HOW TO COMPLETE THIS TASK — For the copy, please give all of the data again exactly and leave the pictures out.

SOURCE INFORMATION —
________

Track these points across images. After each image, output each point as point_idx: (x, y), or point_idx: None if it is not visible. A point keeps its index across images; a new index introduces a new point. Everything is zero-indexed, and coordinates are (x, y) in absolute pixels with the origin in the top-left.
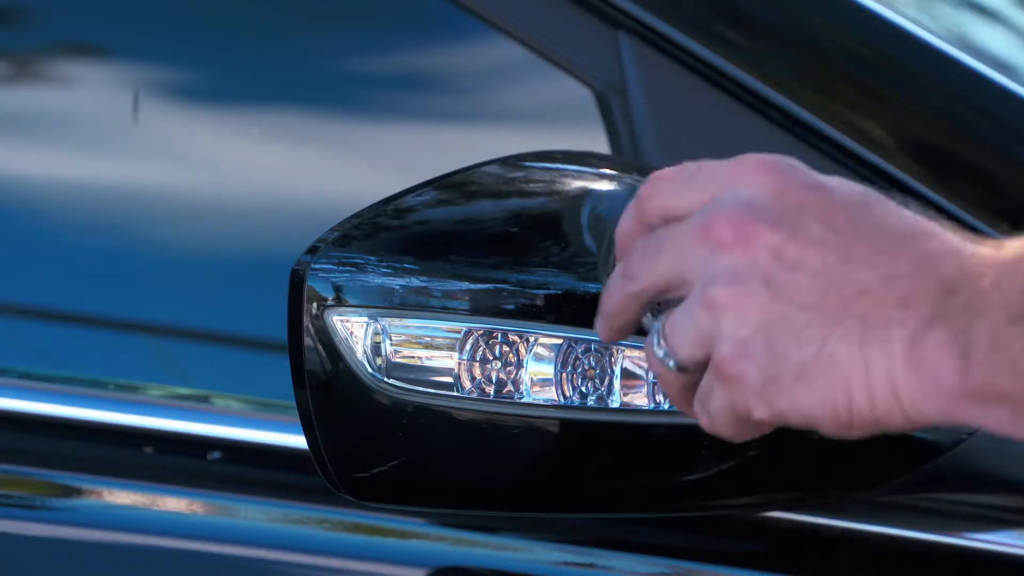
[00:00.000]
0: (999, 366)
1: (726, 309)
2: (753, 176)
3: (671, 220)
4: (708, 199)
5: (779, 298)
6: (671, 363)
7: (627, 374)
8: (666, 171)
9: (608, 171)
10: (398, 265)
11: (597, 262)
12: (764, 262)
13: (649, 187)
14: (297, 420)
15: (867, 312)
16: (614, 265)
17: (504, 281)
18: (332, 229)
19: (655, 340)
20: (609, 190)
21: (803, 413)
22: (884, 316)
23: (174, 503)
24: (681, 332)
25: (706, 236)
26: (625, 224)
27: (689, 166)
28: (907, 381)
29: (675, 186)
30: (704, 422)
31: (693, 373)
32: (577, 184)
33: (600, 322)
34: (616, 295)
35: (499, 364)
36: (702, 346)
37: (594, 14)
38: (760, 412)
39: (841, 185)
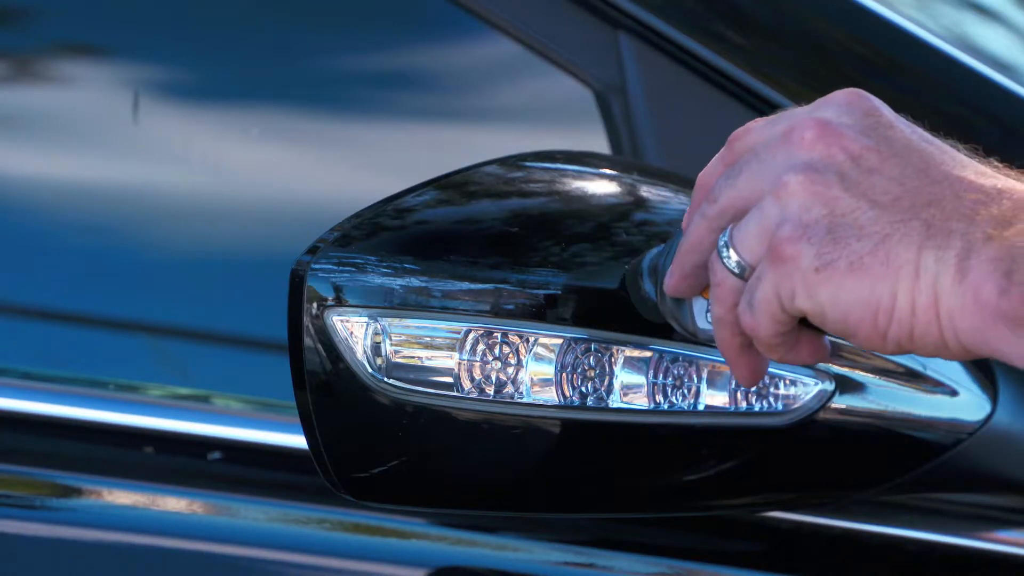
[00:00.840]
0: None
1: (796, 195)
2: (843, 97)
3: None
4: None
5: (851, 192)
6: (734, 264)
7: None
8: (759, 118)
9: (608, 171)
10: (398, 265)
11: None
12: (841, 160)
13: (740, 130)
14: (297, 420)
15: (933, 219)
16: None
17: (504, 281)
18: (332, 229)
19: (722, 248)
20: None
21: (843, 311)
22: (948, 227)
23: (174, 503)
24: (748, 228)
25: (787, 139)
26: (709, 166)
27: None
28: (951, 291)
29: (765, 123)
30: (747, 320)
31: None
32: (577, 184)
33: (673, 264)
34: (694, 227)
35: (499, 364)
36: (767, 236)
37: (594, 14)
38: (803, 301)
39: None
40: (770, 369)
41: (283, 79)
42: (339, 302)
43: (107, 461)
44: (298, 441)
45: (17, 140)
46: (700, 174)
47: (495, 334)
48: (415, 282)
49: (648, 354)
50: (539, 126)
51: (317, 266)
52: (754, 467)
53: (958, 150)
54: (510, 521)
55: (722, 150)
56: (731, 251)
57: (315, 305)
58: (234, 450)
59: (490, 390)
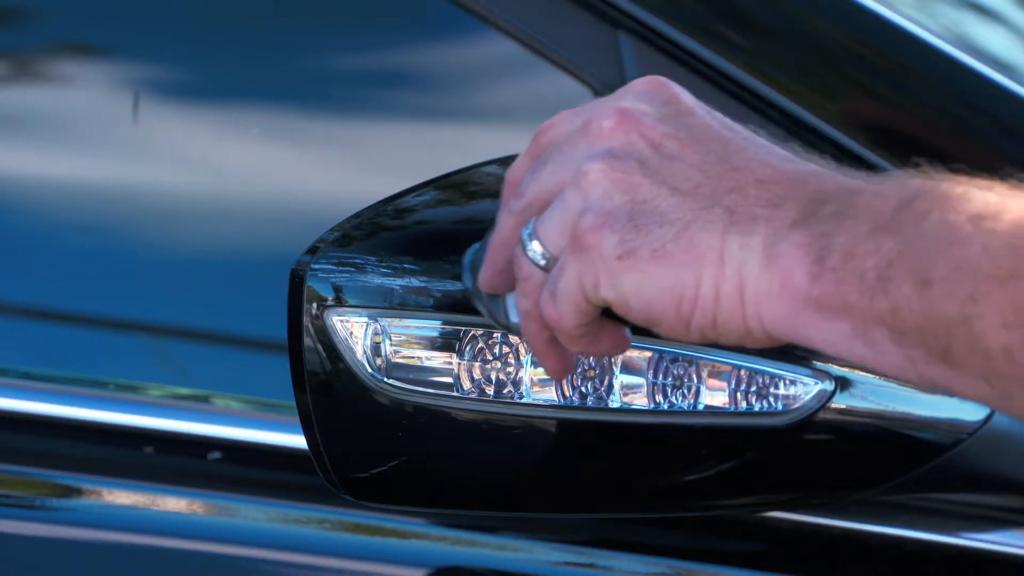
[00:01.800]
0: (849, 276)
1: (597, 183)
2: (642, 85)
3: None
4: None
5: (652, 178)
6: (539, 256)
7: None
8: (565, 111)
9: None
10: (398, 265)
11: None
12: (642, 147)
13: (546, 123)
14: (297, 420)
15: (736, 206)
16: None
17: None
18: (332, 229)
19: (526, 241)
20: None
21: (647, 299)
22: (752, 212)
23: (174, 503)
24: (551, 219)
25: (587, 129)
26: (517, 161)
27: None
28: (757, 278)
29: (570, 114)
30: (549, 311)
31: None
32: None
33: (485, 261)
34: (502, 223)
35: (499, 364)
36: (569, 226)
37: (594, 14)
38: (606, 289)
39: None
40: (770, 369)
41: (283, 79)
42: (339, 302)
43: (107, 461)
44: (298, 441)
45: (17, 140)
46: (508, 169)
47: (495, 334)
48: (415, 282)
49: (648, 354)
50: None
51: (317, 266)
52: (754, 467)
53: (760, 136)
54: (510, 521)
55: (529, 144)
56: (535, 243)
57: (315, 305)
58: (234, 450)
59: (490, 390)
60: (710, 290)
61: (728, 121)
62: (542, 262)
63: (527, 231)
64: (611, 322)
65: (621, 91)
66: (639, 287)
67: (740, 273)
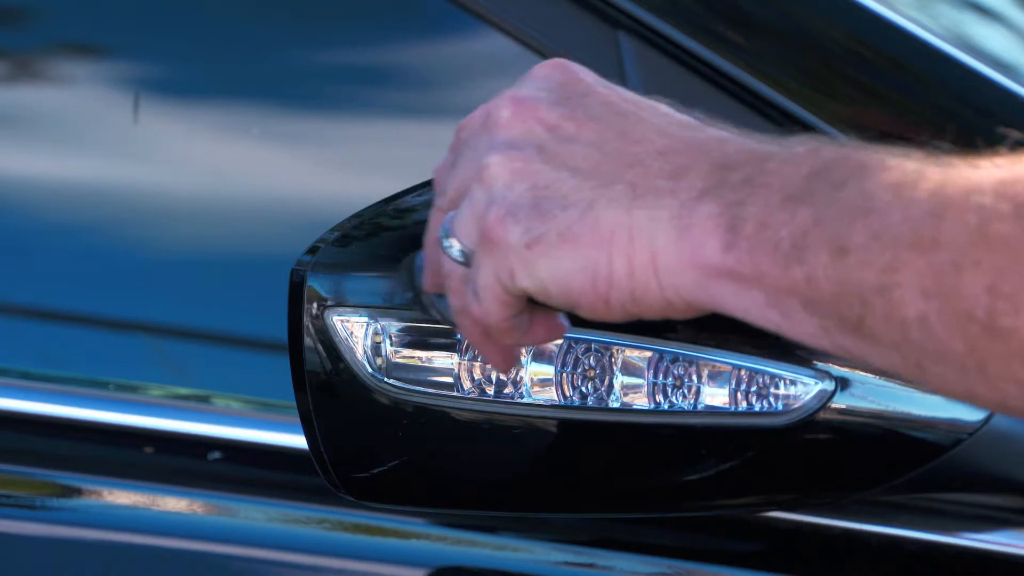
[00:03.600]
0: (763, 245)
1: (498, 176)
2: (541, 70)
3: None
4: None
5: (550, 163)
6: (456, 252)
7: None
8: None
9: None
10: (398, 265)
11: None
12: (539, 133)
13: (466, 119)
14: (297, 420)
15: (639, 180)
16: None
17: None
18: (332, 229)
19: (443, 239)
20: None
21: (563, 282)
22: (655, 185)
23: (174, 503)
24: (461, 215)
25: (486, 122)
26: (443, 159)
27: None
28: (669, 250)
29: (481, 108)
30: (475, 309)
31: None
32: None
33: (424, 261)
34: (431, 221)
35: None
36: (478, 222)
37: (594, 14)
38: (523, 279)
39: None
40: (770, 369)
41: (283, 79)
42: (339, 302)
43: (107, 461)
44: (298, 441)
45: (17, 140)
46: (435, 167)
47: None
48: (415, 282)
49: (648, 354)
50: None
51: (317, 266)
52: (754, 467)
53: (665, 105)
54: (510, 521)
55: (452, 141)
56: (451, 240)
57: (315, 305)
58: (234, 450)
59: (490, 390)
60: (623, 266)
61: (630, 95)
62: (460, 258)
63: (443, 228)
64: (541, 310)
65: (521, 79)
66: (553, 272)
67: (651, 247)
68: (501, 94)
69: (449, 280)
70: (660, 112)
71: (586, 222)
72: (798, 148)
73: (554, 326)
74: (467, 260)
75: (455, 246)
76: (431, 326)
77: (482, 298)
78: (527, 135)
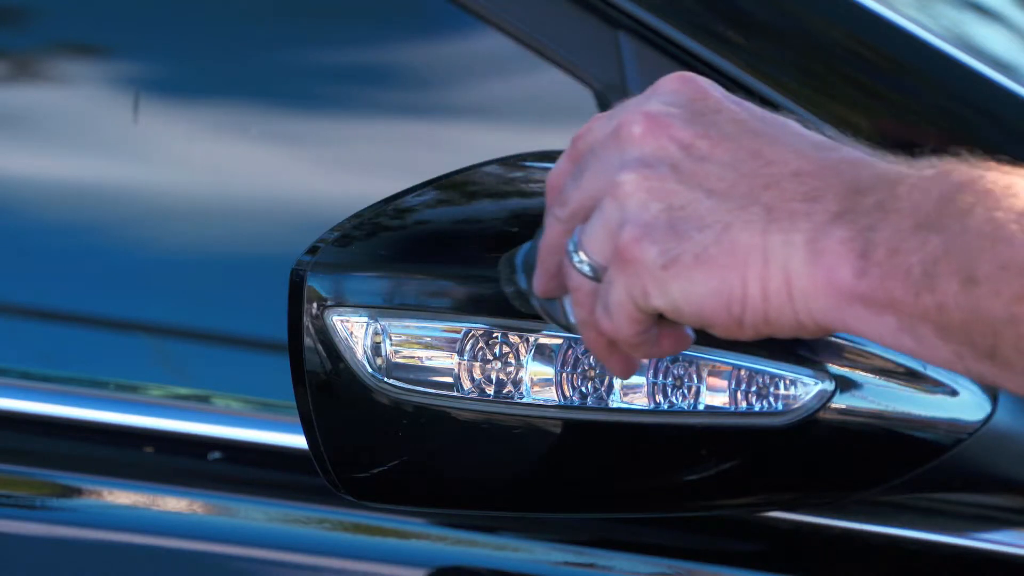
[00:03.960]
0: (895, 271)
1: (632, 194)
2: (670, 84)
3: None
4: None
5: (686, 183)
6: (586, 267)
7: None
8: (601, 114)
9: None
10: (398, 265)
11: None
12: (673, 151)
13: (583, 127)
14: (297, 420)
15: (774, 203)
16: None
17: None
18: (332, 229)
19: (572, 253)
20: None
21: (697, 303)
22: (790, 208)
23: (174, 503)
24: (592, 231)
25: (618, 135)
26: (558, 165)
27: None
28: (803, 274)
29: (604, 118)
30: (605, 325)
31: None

________

OUTPUT OF THE TASK —
Track these points across images. After each image, output each point as point_idx: (x, y), or point_idx: None if it is not visible. A point keeps its index across images; a new index introduces a new point. Everything is zero-indexed, and coordinates are (x, y) in absolute pixels with the origin in the top-left.
[00:00.000]
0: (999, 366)
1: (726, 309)
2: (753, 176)
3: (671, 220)
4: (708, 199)
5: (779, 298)
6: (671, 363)
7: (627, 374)
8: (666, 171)
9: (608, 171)
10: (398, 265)
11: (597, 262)
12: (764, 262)
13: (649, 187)
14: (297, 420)
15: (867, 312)
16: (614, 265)
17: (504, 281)
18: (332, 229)
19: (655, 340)
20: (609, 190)
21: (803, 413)
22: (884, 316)
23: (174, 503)
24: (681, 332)
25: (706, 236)
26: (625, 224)
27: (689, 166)
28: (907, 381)
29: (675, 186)
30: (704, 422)
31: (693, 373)
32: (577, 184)
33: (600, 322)
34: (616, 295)
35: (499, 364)
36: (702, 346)
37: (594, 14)
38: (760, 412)
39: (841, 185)
[00:00.840]
0: None
1: (796, 195)
2: (843, 97)
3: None
4: None
5: (851, 192)
6: (734, 264)
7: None
8: (759, 118)
9: (608, 171)
10: (398, 265)
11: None
12: (841, 160)
13: (740, 130)
14: (297, 420)
15: (933, 219)
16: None
17: (504, 281)
18: (332, 229)
19: (722, 248)
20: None
21: (843, 311)
22: (948, 227)
23: (174, 503)
24: (748, 228)
25: (787, 139)
26: (709, 166)
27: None
28: (951, 291)
29: (765, 123)
30: (747, 320)
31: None
32: (577, 184)
33: (673, 264)
34: (694, 227)
35: (499, 364)
36: (767, 236)
37: (594, 14)
38: (803, 301)
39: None
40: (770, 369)
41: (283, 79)
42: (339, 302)
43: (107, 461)
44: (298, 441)
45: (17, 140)
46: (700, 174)
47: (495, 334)
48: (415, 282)
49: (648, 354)
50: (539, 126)
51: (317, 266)
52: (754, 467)
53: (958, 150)
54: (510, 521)
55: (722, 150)
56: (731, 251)
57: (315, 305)
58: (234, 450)
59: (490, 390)
[00:01.800]
0: (849, 276)
1: (597, 183)
2: (642, 85)
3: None
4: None
5: (652, 178)
6: (539, 256)
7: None
8: (565, 111)
9: None
10: (398, 265)
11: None
12: (642, 147)
13: (546, 123)
14: (297, 420)
15: (736, 206)
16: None
17: None
18: (332, 229)
19: (526, 241)
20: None
21: (647, 299)
22: (752, 212)
23: (174, 503)
24: (551, 219)
25: (587, 129)
26: (517, 161)
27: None
28: (757, 278)
29: (570, 114)
30: (549, 311)
31: None
32: None
33: (485, 261)
34: (502, 223)
35: (499, 364)
36: (569, 226)
37: (594, 14)
38: (606, 289)
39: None
40: (770, 369)
41: (283, 79)
42: (339, 302)
43: (107, 461)
44: (298, 441)
45: (17, 140)
46: (508, 169)
47: (495, 334)
48: (415, 282)
49: (648, 354)
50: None
51: (317, 266)
52: (754, 467)
53: (760, 136)
54: (510, 521)
55: (529, 144)
56: (535, 243)
57: (315, 305)
58: (234, 450)
59: (490, 390)
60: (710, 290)
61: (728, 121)
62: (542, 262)
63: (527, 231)
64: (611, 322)
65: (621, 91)
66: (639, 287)
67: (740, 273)
[00:03.600]
0: (763, 245)
1: (498, 176)
2: (541, 70)
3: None
4: None
5: (550, 163)
6: (456, 252)
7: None
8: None
9: None
10: (398, 265)
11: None
12: (539, 133)
13: (466, 119)
14: (297, 420)
15: (639, 180)
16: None
17: None
18: (332, 229)
19: (443, 239)
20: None
21: (563, 282)
22: (655, 185)
23: (174, 503)
24: (461, 215)
25: (486, 122)
26: (443, 159)
27: None
28: (669, 250)
29: (481, 108)
30: (475, 309)
31: None
32: None
33: (424, 261)
34: (431, 221)
35: None
36: (478, 222)
37: (594, 14)
38: (523, 279)
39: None
40: (770, 369)
41: (283, 79)
42: (339, 302)
43: (107, 461)
44: (298, 441)
45: (17, 140)
46: (435, 167)
47: None
48: (415, 282)
49: (648, 354)
50: None
51: (317, 266)
52: (754, 467)
53: (665, 105)
54: (510, 521)
55: (452, 141)
56: (451, 240)
57: (315, 305)
58: (234, 450)
59: (490, 390)
60: (623, 266)
61: (630, 95)
62: (460, 258)
63: (443, 228)
64: (541, 310)
65: (521, 79)
66: (553, 272)
67: (651, 247)
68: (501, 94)
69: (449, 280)
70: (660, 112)
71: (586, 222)
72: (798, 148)
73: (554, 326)
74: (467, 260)
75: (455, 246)
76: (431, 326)
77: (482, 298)
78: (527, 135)
[00:03.960]
0: (895, 271)
1: (632, 194)
2: (670, 84)
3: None
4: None
5: (686, 183)
6: (586, 267)
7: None
8: (601, 114)
9: None
10: (398, 265)
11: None
12: (673, 151)
13: (583, 127)
14: (297, 420)
15: (774, 203)
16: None
17: None
18: (332, 229)
19: (572, 253)
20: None
21: (697, 303)
22: (790, 208)
23: (174, 503)
24: (592, 231)
25: (618, 135)
26: (558, 165)
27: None
28: (803, 274)
29: (604, 118)
30: (605, 325)
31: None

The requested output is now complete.